Chipotle spent much of 2016 doling out deals for free food, instituting new food safety procedures, and shaking up its leadership in its ongoing effort to sell more burritos. A customer in California, however, is not pleased with a particular part of the company's marketing strategy in recent years: allegedly using a photo it took of her without her permission.
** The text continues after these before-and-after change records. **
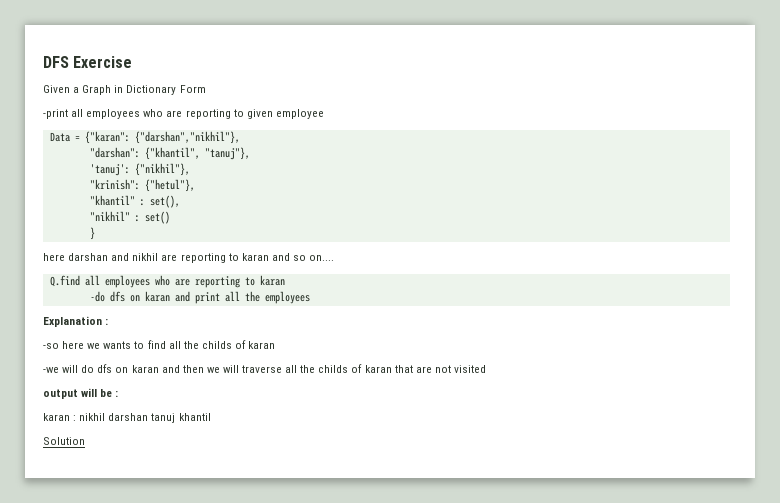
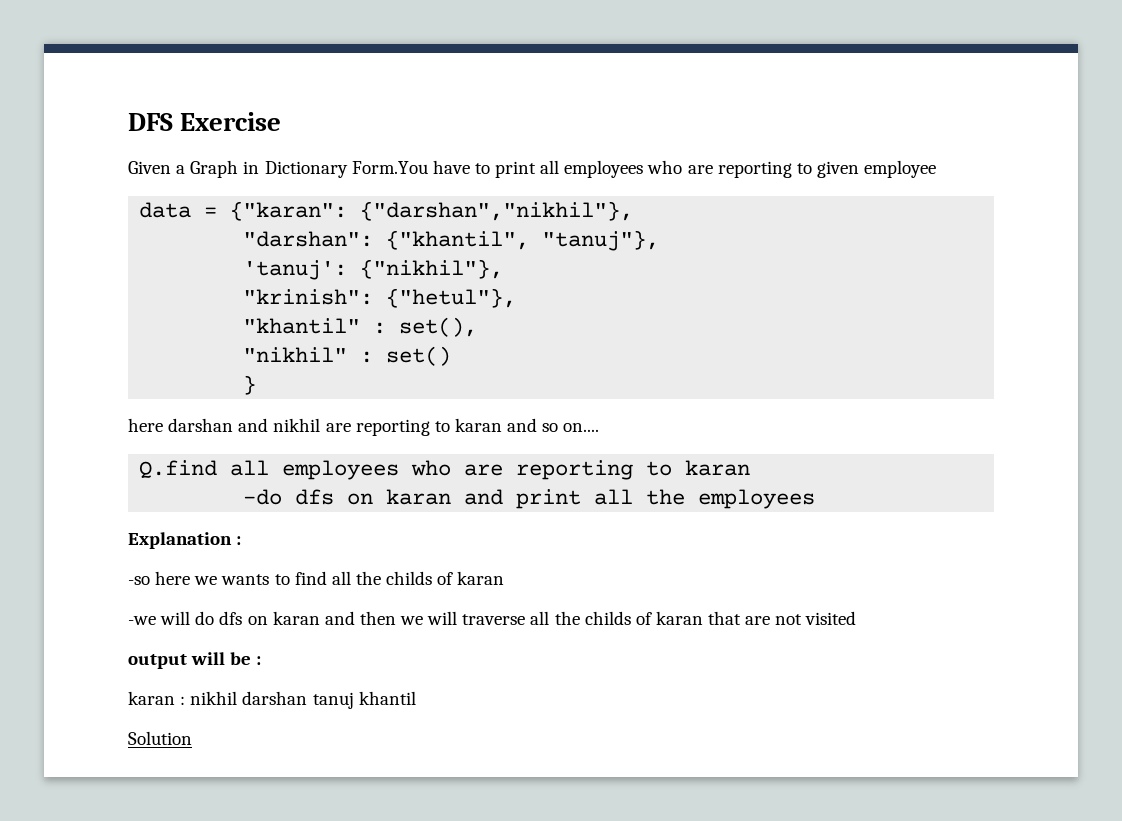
[179,85,206,93] [43,109,68,119] Form // -print -> [351,160,537,178] Form.You have to print
[49,132,70,142] Data -> [139,202,192,218] data

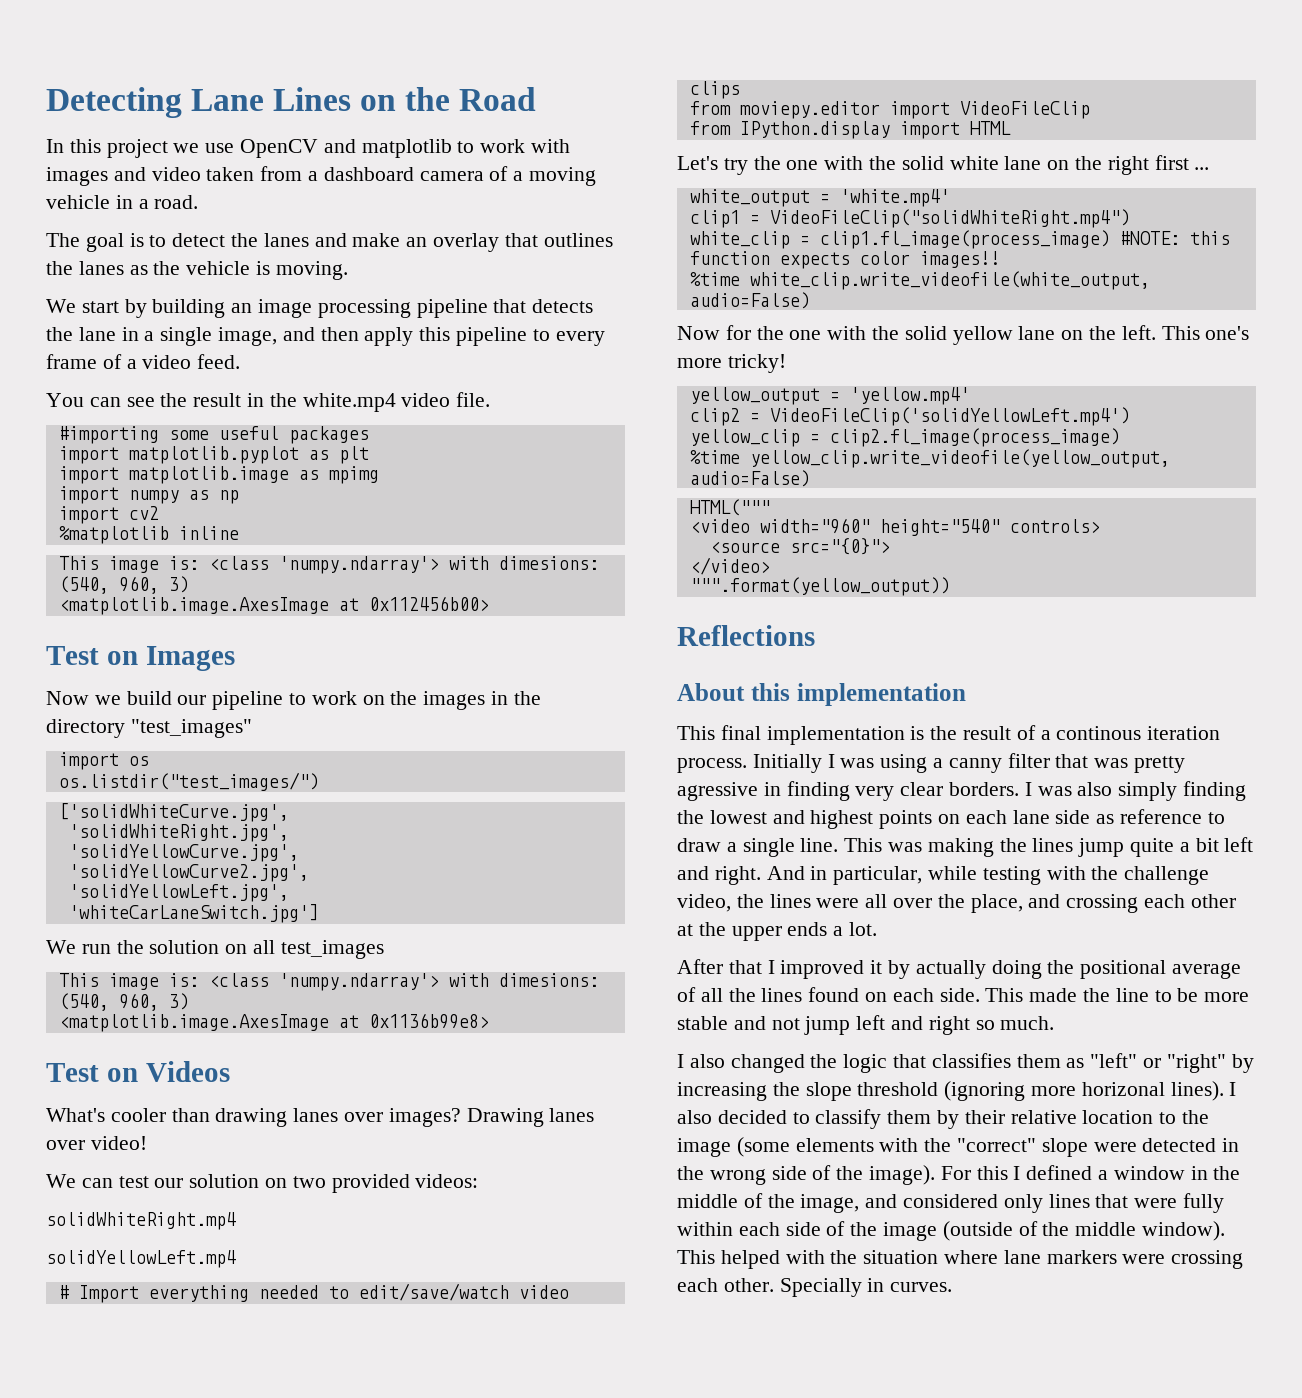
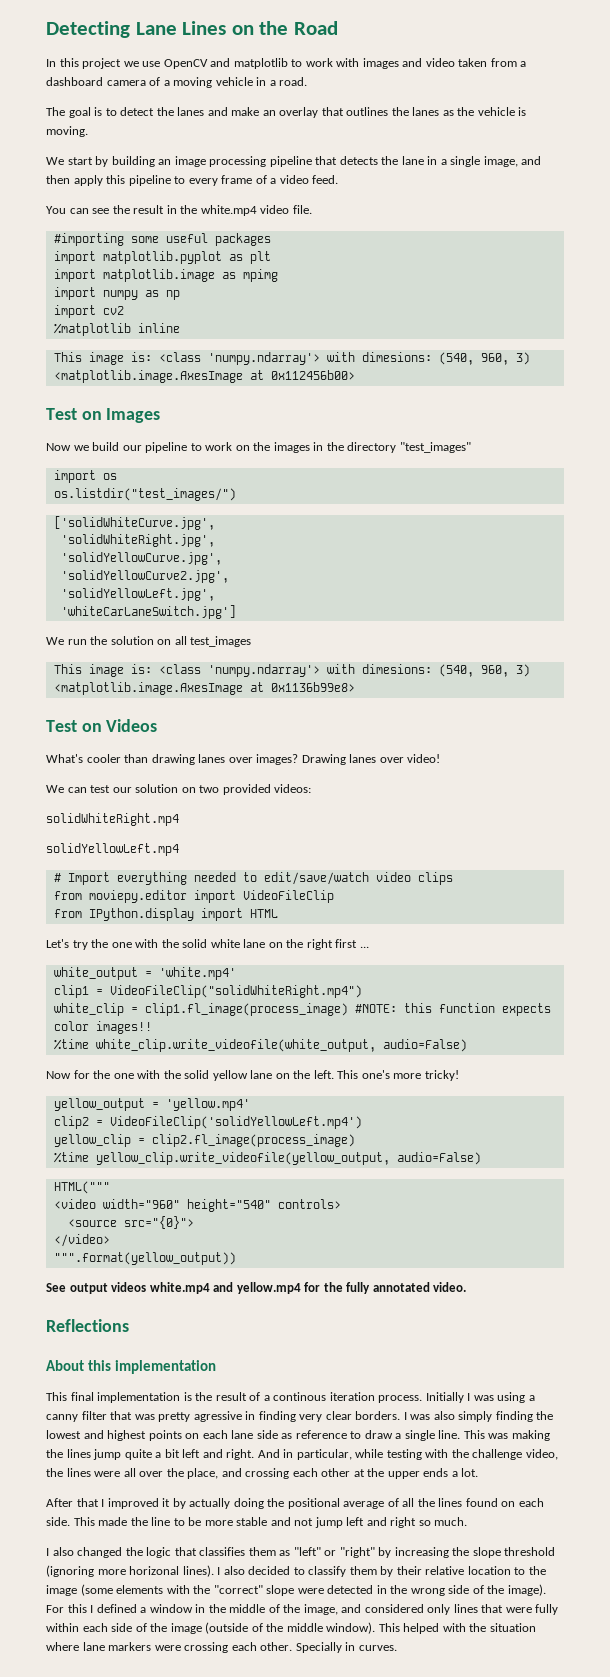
(950, 586) none -> [46,1282,467,1294] // See output videos white.mp4 and yellow.mp4 for the fully annotated video.

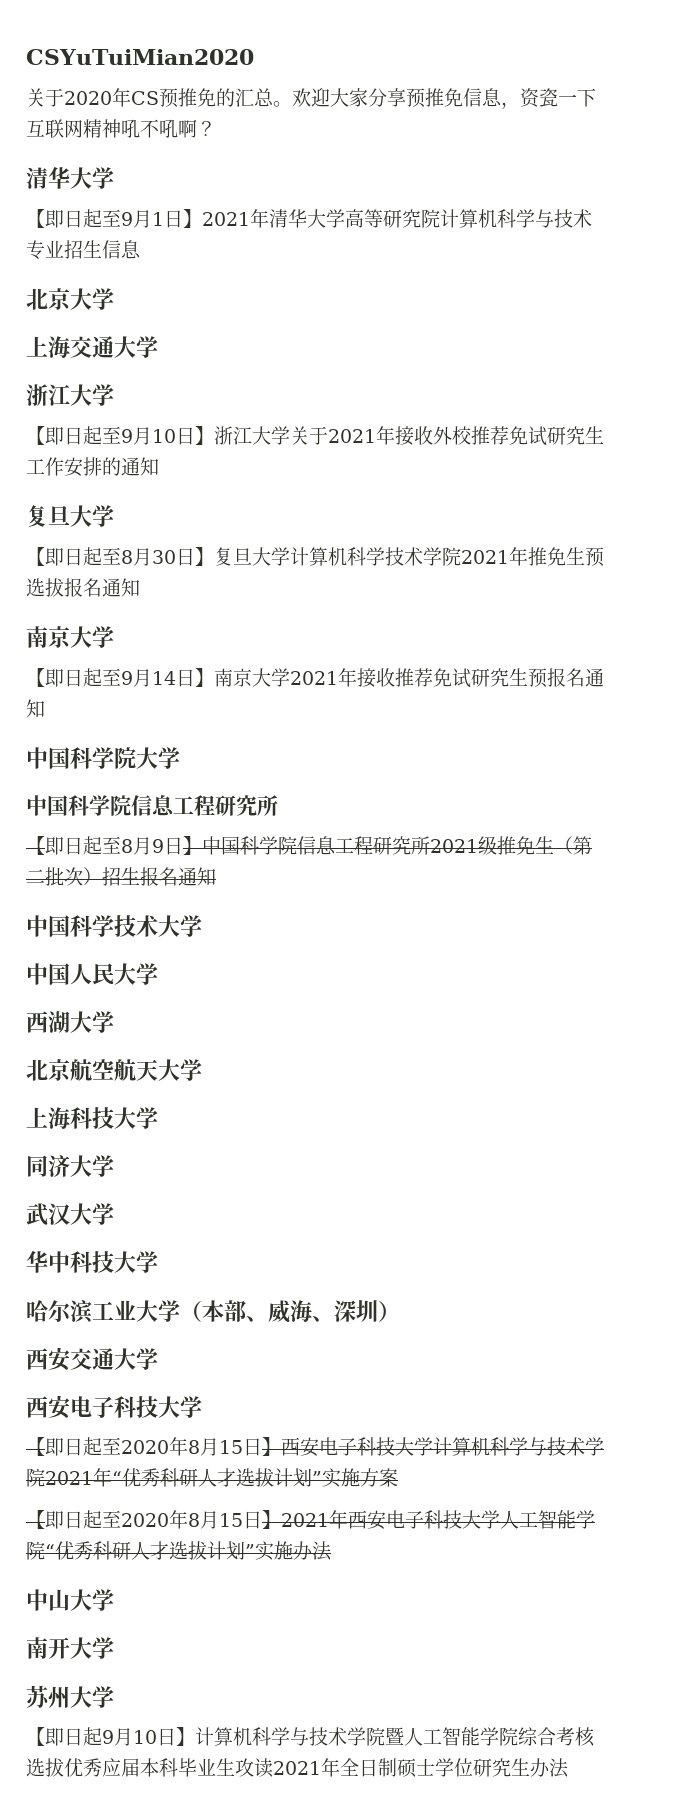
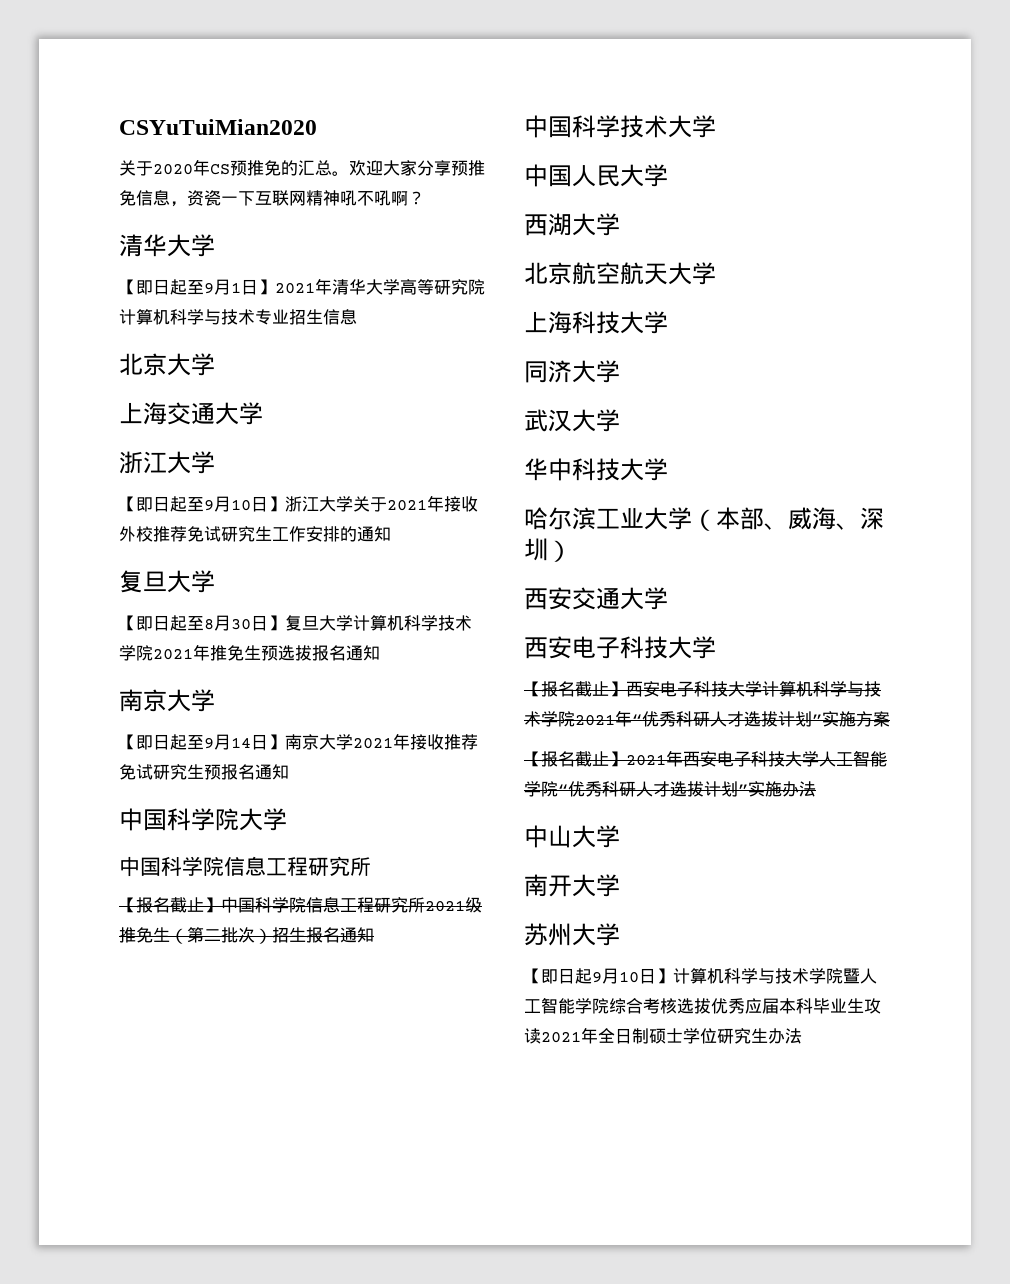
[45,836,183,855] 即日起至8月9日 -> [136,897,204,913] 报名截止
[45,1437,262,1456] 即日起至2020年8月15日 -> [541,681,609,697] 报名截止
[45,1510,262,1529] 即日起至2020年8月15日 -> [541,751,609,767] 报名截止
As explained in a report by 7News Denver, a Chipotle customer recently filed a lawsuit against the company, its CEO Steve Ells, and a photographer named Steve Adams, alleging the burrito giant used a photo of her for promotional purposes without her consent. Leah Caldwell claims that she refused to sign a release form when Adams photographed her at a Denver Chipotle back in 2006, but later discovered the company had used her image in promotional materials she spotted at two Chipotle restaurants in Florida and California in 2014 and 2015, respectively. The complaint also alleges the company edited the image to show alcoholic beverages on her table, according to the report.
Now, Caldwell is demanding Chipotle pay her more than $2.2 billion -- $2,237,633,000, to be exact, which the lawsuit claims is the profit the fast-casual food purveyor made by using her photo from 2006 to 2015. That number will likely increase once the company's numbers from 2016 are available, according to the report. In case you're wondering, a Chipotle spokesperson told 7NEWS Denver the company does not comment on pending legal issues and wouldn't say anything about the lawsuit.
For context, $2,237,633,000 is enough cash to buy 243 million steak burritos at the NYC price of $9.19 (before tax). Basically, even settling for just half would be worth it.